Testing Numeric Metrics

See package-extension-requirements.md#testing-requirements for comprehensive testing guide.

Reference test files: - Standard tests: tests/testthat/test-num-mae.R (correctness, NA handling, weights) - Edge cases: tests/testthat/test-num-huber_loss.R (parameter validation, robustness)

Key tests for numeric metrics

test_that("calculations are correct", {
  df <- data.frame(
    truth = c(1, 2, 3, 4, 5),
    estimate = c(1.1, 2.2, 2.9, 4.1, 4.8)
  )

  # Calculate expected value by hand
  expected <- mean(abs(df$truth - df$estimate))

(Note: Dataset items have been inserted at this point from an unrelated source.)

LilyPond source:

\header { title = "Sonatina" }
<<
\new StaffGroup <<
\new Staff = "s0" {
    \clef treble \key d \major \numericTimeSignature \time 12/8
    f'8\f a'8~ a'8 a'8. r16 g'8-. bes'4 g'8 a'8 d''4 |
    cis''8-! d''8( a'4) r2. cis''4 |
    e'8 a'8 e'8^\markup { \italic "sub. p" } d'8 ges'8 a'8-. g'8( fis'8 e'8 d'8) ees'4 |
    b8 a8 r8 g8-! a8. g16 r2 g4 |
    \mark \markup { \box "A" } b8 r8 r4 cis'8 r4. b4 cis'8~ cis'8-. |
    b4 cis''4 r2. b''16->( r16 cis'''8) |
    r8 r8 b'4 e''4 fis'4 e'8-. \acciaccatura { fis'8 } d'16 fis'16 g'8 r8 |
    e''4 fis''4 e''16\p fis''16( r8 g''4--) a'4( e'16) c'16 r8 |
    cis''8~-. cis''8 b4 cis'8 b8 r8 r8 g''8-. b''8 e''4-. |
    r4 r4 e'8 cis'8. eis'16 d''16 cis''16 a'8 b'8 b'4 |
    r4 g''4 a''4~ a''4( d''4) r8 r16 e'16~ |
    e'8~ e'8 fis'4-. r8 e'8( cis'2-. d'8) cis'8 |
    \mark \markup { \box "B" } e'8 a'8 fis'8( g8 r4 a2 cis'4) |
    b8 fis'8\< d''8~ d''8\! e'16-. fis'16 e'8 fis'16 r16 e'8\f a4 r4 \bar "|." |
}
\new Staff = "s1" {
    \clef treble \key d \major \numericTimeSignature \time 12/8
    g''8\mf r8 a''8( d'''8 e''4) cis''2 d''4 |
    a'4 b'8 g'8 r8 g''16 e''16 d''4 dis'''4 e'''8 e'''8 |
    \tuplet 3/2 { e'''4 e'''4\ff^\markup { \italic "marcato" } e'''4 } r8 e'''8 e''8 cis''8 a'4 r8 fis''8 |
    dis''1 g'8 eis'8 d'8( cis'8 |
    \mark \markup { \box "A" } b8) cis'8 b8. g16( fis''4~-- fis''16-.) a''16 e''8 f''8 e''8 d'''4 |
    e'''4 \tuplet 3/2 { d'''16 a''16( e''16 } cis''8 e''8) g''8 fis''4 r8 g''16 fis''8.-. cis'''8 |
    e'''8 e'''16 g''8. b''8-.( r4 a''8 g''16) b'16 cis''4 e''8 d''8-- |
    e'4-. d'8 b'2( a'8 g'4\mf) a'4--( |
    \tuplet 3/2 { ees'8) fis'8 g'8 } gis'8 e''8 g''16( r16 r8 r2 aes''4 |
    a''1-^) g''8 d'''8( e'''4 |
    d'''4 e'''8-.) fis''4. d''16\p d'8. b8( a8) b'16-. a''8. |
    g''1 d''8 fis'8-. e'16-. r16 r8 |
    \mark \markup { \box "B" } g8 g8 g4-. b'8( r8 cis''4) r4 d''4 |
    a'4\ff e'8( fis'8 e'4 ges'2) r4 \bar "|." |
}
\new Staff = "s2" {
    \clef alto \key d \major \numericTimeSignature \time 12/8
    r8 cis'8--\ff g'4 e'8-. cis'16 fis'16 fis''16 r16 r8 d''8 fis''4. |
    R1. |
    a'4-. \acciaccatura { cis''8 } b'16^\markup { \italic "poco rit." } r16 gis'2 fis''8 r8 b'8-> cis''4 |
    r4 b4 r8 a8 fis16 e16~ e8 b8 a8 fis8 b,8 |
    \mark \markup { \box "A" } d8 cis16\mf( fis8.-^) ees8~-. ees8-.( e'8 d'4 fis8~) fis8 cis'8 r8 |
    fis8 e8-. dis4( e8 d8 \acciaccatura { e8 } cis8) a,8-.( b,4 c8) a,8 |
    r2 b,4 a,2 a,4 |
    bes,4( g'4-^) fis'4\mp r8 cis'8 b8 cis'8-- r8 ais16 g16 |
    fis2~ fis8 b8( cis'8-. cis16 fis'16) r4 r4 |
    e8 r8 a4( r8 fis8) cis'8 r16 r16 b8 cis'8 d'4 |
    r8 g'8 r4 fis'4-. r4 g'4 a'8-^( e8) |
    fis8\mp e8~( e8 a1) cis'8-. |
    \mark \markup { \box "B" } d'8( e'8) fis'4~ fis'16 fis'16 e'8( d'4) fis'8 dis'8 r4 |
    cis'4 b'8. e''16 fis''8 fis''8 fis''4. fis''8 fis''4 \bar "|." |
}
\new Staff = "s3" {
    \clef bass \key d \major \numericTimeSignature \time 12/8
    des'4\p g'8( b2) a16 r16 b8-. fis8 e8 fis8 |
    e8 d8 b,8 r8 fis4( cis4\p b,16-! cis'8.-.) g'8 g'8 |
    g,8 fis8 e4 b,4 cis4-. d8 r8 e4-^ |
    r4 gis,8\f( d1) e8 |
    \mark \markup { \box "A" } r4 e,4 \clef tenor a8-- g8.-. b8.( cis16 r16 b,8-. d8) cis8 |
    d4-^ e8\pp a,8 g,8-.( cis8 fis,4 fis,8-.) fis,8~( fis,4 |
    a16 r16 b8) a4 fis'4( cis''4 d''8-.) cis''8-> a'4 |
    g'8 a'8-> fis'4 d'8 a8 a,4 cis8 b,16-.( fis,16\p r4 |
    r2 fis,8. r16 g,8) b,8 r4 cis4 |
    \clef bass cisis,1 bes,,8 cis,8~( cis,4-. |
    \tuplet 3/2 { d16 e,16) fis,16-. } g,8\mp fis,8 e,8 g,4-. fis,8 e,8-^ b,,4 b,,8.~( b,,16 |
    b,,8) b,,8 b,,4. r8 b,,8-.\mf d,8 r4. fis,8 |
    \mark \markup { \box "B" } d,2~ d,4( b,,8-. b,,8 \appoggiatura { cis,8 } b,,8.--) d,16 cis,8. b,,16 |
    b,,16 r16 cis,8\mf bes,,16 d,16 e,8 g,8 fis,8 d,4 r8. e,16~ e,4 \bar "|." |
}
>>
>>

  expect_equal(mae_vec(df$truth, df$estimate), expected)
})

test_that("perfect predictions give zero", {
  truth <- c(10, 20, 30, 40, 50)
  estimate <- c(10, 20, 30, 40, 50)

  expect_equal(mae_vec(truth, estimate), 0)
})

test_that("case weights work correctly", {
  df <- data.frame(
    truth = c(1, 2, 3),
    estimate = c(1.5, 2.5, 3.5),
    weights = c(1, 2, 1)
  )

  # Weighted calculation
  expected <- weighted.mean(abs(df$truth - df$estimate), df$weights)

  expect_equal(mae_vec(df$truth, df$estimate, case_weights = df$weights), expected)
})

File Naming

  • Source file: R/num-mae.R (or R/num-your-metric.R)
  • Test file: tests/testthat/test-num-mae.R

Use num- prefix to indicate numeric metrics.